Intel warns of further falling sales
Intel is girding for a third straight quarter of falling sales, highlighting the chipmaker's struggle to adapt in a world swiftly embracing mobile devices and leaving behind the personal-computer industry it dominates.
Sales in the current period may decline, Intel said, after reporting a 3 per cent drop last quarter. That followed a 5 per cent decline in the September quarter.
Intel, which employs more than 4,000 people in Ireland, plans to spend about $13 billion on new plants and equipment in 2013, more than analysts had projected, to help it cater to growing demand for handsets and tablets.
The effort won't quickly help the California-based company compensate for diminishing demand for PCs.
"They are definitely coming from behind and their market is moving away from them," said Patrick Wang, an analyst at Evercore Partners. "They are trying to breathe some life into the PC market."
Intel, whose microprocessors run more than 80 per cent of the world's PCs, is struggling as that market faces a second straight year of lower sales, according to analysts at JPMorgan Chase and Co.

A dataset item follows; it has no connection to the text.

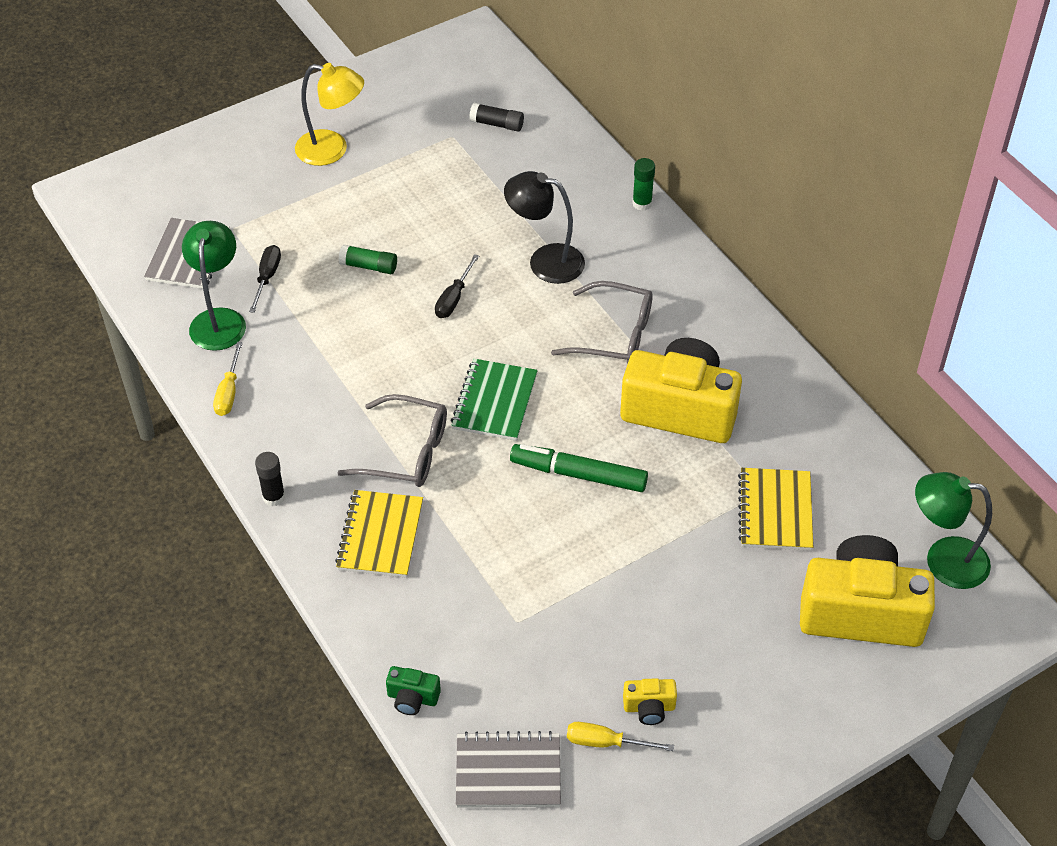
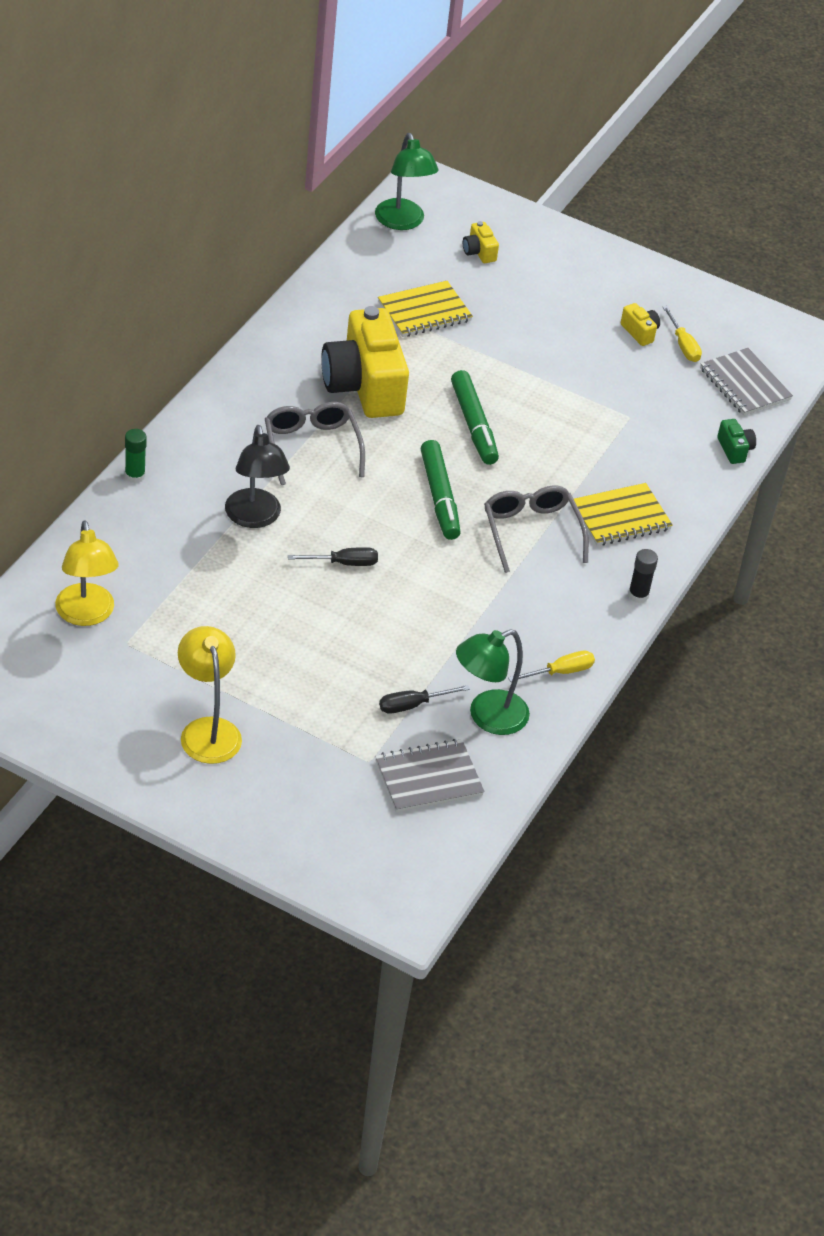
camera: 125 degrees left, 5 degrees down
(369, 266) = (346, 637): green glue stick -> none
(494, 402) = (439, 497): green notebook -> green marker
(497, 124) = (86, 615): black glue stick -> yellow lamp
(861, 612) = (479, 252): yellow camera -> yellow camera, size x0.41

In mobile chips, Intel is playing catch-up to Qualcomm.
Intel yesterday reported sales of $13.5 billion last quarter, matching the average prediction of analysts, according to data compiled by Bloomberg. Net income fell to $2.47 billion, or 48 cents a share, compared 45 cents projected by analysts.
"I don't think things get better in PCs," said Cody Acree, an analyst at Williams Financial Group in Dallas. For growth in the PC market this year, "you're talking zero to how badly are you down."
Intel, which released the earnings report just before markets closed in New York, dropped as much as 5.8 per cent to $21.36 in extended trading. They had gained 2.6 per cent to $22.68 at the close. The stock dropped 15 per cent last year, compared with a 13 per cent gain in the Standard and Poor's 500 Information Technology Index.
Intel's sales this year - the last for chief executive Paul Otellini - will barely budge. First-quarter revenue will be $12.7 billion, plus or minus $500 million, the company said. That compares with an average analyst projection of $12.9 billion. Gross margin will be about 58 per cent. A year earlier, sales were $12.9 billion, while gross margin was 64 per cent.
For 2013, Intel said revenue will increase by a "low single-digit percentage". Analysts had predicted that sales would rise about 2 per cent to $54.4 billion this year.
Mr Otellini plans to retire in May, and the company is searching for his successor.
To help it meet demand for chips, Intel said it will spend $13 billion, plus or minus $500 million, on new equipment and new plants - also known as fabs - in 2013. That number, which compares with an average analyst estimate of $9.99 billion, raises questions about how the chipmaker will be able to fund such an expansion while maintaining dividend and share buybacks from the cash it generates, said Daniel Berenbaum, a New York-based analyst at MKM Partners.